TEXT PASSAGE:
····················

Rep. Angela Romero’s H.B. 213 Consent Language Amendments passed the Utah House and the Senate during this year’s general session and made important clarifications about consent. Unfortunately, due to major changes made to the bill, certain aspects of affirmative consent remain unclear. These revisions removed the change to require expressed consent and the explicit protections for victims who are unable to express consent due to intoxicants. While the bill is still a step in the right direction, Utah continues to lack sufficient protection for victims in assault scenarios. When it comes to consent, the law needs to be as clear as possible and legal protections should extend to everyone who needs them.

 

Consent in Utah

Originally, the bill stated that, among other limitations, a perpetrator commits sexual abuse if “the victim does not express consent through words or conduct” or they knowingly engage in sexual activity with someone who is “unconscious, unaware that the act is occurring, is unable to express consent due to alcohol, drugs or other intoxicants or is physically unable to resist.” The original and substitute bills also added that consent to any sexual act or prior consensual activity does not constitute consent to any other sexual act, and that consent may be withdrawn any time prior to or during sexual activity. Romero’s initial language correctly clarified what it means to give consent.

····················

DATA:
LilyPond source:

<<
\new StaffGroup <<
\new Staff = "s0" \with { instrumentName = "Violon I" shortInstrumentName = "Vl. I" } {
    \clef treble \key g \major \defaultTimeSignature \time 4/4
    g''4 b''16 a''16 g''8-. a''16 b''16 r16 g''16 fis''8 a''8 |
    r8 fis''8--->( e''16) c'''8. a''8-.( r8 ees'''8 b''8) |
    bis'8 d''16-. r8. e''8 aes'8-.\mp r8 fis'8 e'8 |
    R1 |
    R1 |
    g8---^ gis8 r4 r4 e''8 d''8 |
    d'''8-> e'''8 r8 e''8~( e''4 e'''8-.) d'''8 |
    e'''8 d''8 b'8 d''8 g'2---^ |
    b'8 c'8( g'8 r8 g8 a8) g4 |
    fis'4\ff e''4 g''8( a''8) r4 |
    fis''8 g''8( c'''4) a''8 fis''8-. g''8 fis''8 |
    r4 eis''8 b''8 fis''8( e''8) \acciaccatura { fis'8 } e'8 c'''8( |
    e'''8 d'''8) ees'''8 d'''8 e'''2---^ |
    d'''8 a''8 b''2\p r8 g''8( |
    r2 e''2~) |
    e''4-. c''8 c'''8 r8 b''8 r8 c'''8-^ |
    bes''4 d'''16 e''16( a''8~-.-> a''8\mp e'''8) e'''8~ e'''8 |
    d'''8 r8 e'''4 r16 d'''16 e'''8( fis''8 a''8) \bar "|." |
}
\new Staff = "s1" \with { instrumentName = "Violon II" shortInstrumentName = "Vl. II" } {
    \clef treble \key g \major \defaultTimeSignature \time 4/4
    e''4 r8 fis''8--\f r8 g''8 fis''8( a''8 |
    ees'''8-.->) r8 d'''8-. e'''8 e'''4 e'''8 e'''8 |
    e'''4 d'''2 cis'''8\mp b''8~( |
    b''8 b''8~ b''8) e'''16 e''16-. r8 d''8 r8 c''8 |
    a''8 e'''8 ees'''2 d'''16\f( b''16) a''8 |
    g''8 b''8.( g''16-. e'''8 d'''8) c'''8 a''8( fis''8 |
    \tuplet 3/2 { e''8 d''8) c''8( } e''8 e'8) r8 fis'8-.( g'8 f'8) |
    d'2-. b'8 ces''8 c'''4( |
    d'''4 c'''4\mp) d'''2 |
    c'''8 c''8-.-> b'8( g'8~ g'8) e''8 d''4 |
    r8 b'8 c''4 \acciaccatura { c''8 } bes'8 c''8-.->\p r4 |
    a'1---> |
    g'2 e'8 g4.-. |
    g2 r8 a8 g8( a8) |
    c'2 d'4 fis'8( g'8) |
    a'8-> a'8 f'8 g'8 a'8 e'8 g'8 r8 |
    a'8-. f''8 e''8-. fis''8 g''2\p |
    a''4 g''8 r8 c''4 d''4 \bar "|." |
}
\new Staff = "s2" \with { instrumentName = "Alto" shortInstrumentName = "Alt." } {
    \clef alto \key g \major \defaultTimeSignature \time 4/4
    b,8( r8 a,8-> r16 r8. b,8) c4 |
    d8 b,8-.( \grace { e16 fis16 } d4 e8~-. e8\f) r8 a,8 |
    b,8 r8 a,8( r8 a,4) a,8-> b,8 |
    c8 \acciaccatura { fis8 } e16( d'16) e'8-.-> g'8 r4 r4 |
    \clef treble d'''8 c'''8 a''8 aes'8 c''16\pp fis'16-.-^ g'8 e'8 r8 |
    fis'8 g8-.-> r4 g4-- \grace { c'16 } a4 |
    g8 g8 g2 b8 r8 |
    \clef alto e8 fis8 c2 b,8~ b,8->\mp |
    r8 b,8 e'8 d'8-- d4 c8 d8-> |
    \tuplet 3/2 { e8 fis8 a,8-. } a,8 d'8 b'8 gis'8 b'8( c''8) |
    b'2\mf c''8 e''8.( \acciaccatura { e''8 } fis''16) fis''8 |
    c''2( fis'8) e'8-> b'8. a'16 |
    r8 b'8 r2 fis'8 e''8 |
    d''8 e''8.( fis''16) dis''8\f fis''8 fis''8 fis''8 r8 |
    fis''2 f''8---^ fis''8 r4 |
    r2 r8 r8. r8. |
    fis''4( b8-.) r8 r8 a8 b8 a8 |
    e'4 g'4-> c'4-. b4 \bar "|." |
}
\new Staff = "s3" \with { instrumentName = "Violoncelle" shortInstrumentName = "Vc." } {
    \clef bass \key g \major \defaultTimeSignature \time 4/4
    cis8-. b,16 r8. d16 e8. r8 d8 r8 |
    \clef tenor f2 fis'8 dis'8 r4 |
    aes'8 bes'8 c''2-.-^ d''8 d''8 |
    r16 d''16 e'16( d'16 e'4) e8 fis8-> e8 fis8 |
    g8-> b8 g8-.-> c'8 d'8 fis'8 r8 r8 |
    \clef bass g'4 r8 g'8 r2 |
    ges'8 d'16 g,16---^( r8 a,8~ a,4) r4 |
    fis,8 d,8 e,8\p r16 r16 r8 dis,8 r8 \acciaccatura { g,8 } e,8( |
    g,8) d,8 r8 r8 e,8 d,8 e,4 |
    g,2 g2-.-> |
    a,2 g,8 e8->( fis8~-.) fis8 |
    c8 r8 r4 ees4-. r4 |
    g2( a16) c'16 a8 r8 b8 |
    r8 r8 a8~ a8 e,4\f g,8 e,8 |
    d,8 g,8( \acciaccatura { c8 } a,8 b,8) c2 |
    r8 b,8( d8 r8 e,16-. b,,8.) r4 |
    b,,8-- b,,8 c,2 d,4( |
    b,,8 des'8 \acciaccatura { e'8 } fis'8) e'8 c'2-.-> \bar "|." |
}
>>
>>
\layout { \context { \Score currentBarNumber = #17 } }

····················

TASK INSTRUCTIONS:
A) In the passage on Utah's H.B. 213 consent amendments, list every state of a person named in the original bill's quoted clause that begins with "unconscious."
B) Carry the passage on Utah's H.B. 213 consent amendments forward from its last sentence.
The material is separate from the passage on Utah's H.B. 213 consent amendments.

REPLIES:
A)
- unconscious
- unaware that the act is occurring
- unable to express consent due to alcohol, drugs or other intoxicants
- physically unable to resist

B)
The substituted version — which ultimately passed through the legislature — removed many of the key corrections in H.B. 213, leaving Utah without laws that fully encompass proper consent. Some representatives believed that the initial language was too similar to H.B. 74 from 2015’s session. That particular bill stated that those who are incapable of understanding or resisting the act can not consent. But H.B. 213 outlined a broader, clearer understanding of consent, including protections for victims who were intoxicated by drugs or alcohol.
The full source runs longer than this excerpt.